→ **Page**:
┌────────

This isn't to say moving locations of the Grand Slams is necessarily the best idea, but it's a conversation worth having.  Tennis players and fans aren't concentrated in a few powerhouse countries like they used to be, and it may help further grow the sport by hosting tennis' biggest events in some new locations.  

Monday, February 16, 2015

Which Swiss Will Finish 2015 On Top?

With his titles at Rotterdam and Chennai to go along with his Australian Open semifinals performance, Stan Wawrinka isn't messing around to begin 2015.  His only loss so far is to Novak Djokovic in 5 sets at the Australian Open, which is as good of a loss as someone can have.  He's scheduled to play in Marseille this coming week, and if he has enough left in the tank has a good chance to add yet another title to his 2015 resume.

└────────

→ **Given problem A**:
Edit the tennis post from the words "This isn't to" through "his 2015 resume.", writing that stretch out again with "Rotterdam" replaced by "Doha".
→ **Given problem B**:
Resume the tennis post on Stan Wawrinka's start to 2015, continuing after its final sentence.
The entries that follow come from a different source than the tennis post.

→ **Rows**:
┌────────

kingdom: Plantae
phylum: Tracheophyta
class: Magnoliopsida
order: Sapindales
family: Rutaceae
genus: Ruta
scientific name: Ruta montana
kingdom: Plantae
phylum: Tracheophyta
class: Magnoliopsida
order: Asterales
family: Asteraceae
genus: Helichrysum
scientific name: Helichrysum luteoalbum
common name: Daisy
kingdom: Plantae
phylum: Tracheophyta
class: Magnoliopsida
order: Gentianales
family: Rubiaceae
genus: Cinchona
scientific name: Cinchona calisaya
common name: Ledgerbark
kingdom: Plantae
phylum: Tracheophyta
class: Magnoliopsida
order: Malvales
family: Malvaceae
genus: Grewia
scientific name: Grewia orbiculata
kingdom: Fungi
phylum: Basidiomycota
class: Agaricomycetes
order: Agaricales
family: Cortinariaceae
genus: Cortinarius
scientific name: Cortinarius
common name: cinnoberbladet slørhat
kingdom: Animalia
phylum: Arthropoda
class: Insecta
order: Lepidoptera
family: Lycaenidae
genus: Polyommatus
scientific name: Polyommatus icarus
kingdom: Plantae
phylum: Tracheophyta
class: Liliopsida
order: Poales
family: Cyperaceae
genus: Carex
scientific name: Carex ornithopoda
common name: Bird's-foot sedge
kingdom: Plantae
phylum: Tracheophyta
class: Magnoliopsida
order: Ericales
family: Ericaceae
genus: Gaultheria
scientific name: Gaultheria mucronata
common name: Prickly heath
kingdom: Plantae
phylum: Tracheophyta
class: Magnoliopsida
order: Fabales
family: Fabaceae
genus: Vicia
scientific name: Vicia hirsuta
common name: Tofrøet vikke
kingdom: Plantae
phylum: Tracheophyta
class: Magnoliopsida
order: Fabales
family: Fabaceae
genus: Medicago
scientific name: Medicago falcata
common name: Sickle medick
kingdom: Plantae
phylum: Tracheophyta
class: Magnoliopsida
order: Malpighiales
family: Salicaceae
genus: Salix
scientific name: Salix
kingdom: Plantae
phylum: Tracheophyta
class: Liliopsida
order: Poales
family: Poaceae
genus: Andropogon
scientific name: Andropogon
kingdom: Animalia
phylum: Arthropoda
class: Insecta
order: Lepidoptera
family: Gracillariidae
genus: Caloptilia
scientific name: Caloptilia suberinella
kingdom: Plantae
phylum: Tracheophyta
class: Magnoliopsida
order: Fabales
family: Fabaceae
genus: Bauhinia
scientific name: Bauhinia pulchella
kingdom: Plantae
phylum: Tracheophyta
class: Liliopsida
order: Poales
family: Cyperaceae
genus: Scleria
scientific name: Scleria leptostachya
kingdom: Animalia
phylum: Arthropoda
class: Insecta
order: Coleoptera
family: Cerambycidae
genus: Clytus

└────────

→ **Output A**:
This isn't to say moving locations of the Grand Slams is necessarily the best idea, but it's a conversation worth having.  Tennis players and fans aren't concentrated in a few powerhouse countries like they used to be, and it may help further grow the sport by hosting tennis' biggest events in some new locations.  

Monday, February 16, 2015

Which Swiss Will Finish 2015 On Top?

With his titles at Doha and Chennai to go along with his Australian Open semifinals performance, Stan Wawrinka isn't messing around to begin 2015.  His only loss so far is to Novak Djokovic in 5 sets at the Australian Open, which is as good of a loss as someone can have.  He's scheduled to play in Marseille this coming week, and if he has enough left in the tank has a good chance to add yet another title to his 2015 resume.

→ **Output B**:
Roger Federer has only played two tournaments so far this year, and his stay at the Australian Open was surprisingly short thanks to Seppi playing the match of his life.  Before that, Federer looked to be off to a strong start to the year by taking the title in Brisbane.  It's quite possible (if not likely) that Federer's loss to Seppi was merely a fluke and not a sign of things to come.  However, it does raise some questions as to whether Federer will be quite as strong this year as he was in 2014.  Federer may not feel (at least subconsciously) like he has quite as much to prove in 2015, and could accordingly be due for a slight letdown.

Based on his strong start, Wawrinka seems like a good bet to finish 2015 as the highest ranked Swiss player.  His confidence and focus seem to have returned, and assuming he's moved past the physical and emotional fatigue he referenced in Australia, seems poised for a huge year.  Wawrinka knows his time is now, as he'll be turning 30 in March.  Not that he hasn't had an excellent career already, but the late blooming Wawrinka likely realizes he's only got about two years left in his prime.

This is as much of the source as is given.